**Your assignment:** Turn every line of text in the material below into a JSON list of strings, one string per line, skipping blank lines and leaving out the pictures.

——————————

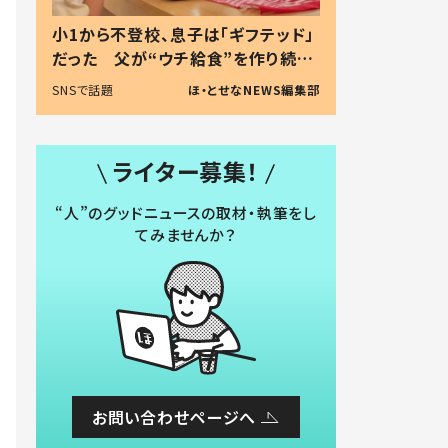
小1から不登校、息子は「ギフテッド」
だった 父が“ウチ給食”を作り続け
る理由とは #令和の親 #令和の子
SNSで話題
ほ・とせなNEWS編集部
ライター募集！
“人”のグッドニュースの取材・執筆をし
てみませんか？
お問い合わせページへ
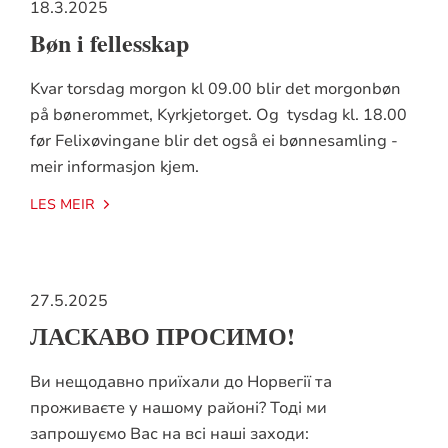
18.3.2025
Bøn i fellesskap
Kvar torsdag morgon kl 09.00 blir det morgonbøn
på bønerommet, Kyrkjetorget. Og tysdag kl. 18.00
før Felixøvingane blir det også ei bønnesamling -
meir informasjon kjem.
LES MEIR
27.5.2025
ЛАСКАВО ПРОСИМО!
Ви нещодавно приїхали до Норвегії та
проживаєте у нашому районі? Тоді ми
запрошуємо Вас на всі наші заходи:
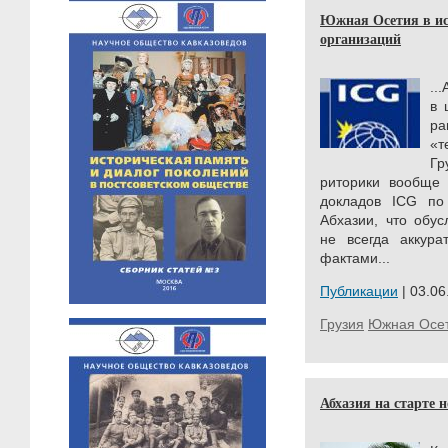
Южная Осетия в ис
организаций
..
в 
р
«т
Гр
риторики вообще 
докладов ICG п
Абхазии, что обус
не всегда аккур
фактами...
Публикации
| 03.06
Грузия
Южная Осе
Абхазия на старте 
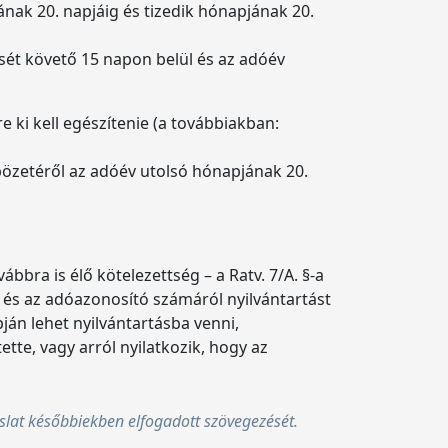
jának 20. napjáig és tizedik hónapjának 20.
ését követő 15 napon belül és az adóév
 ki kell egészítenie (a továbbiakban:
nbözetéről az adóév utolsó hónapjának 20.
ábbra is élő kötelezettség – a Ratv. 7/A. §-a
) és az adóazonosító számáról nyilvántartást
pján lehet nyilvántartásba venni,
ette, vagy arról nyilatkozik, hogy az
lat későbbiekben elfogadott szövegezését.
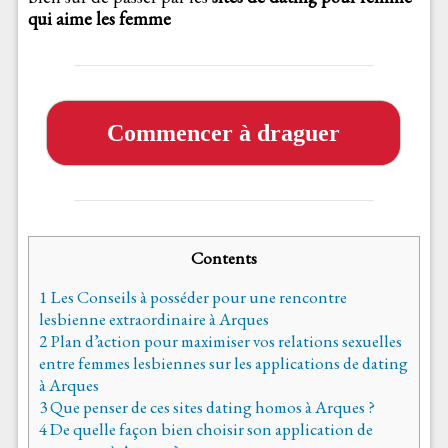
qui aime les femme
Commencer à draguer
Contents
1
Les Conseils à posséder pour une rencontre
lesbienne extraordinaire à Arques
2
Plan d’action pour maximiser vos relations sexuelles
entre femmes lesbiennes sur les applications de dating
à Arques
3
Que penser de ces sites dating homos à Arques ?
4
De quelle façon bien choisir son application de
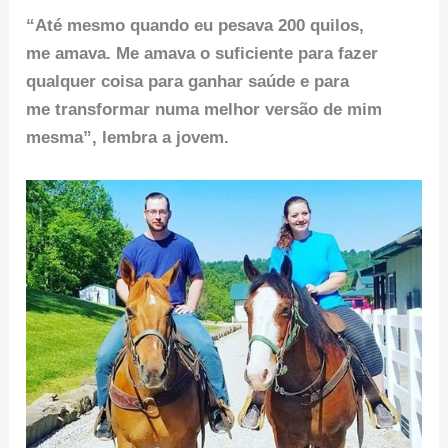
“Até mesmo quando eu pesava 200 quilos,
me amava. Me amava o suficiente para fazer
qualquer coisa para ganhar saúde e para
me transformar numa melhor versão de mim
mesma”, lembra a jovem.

——————————

**Response:**
[
  "小1から不登校、息子は「ギフテッド」",
  "だった 父が“ウチ給食”を作り続け",
  "る理由とは #令和の親 #令和の子",
  "SNSで話題",
  "ほ・とせなNEWS編集部",
  "ライター募集！",
  "“人”のグッドニュースの取材・執筆をし",
  "てみませんか？",
  "お問い合わせページへ",
  "18.3.2025",
  "Bøn i fellesskap",
  "Kvar torsdag morgon kl 09.00 blir det morgonbøn",
  "på bønerommet, Kyrkjetorget. Og tysdag kl. 18.00",
  "før Felixøvingane blir det også ei bønnesamling -",
  "meir informasjon kjem.",
  "LES MEIR",
  "27.5.2025",
  "ЛАСКАВО ПРОСИМО!",
  "Ви нещодавно приїхали до Норвегії та",
  "проживаєте у нашому районі? Тоді ми",
  "запрошуємо Вас на всі наші заходи:",
  "Южная Осетия в ис",
  "организаций",
  "..",
  "в ",
  "р",
  "«т",
  "Гр",
  "риторики вообще ",
  "докладов ICG п",
  "Абхазии, что обус",
  "не всегда аккур",
  "фактами...",
  "Публикации",
  "| 03.06",
  "Грузия",
  "Южная Осе",
  "Абхазия на старте ",
  "jának 20. napjáig és tizedik hónapjának 20.",
  "ését követő 15 napon belül és az adóév",
  " ki kell egészítenie (a továbbiakban:",
  "nbözetéről az adóév utolsó hónapjának 20.",
  "ábbra is élő kötelezettség – a Ratv. 7/A. §-a",
  ") és az adóazonosító számáról nyilvántartást",
  "pján lehet nyilvántartásba venni,",
  "ette, vagy arról nyilatkozik, hogy az",
  "lat későbbiekben elfogadott szövegezését.",
  "qui aime les femme",
  "Commencer à draguer",
  "Contents",
  "1",
  "Les Conseils à posséder pour une rencontre",
  "lesbienne extraordinaire à Arques",
  "2",
  "Plan d’action pour maximiser vos relations sexuelles",
  "entre femmes lesbiennes sur les applications de dating",
  "à Arques",
  "3",
  "Que penser de ces sites dating homos à Arques ?",
  "4",
  "De quelle façon bien choisir son application de",
  "“Até mesmo quando eu pesava 200 quilos,",
  "me amava. Me amava o suficiente para fazer",
  "qualquer coisa para ganhar saúde e para",
  "me transformar numa melhor versão de mim",
  "mesma”, lembra a jovem."
]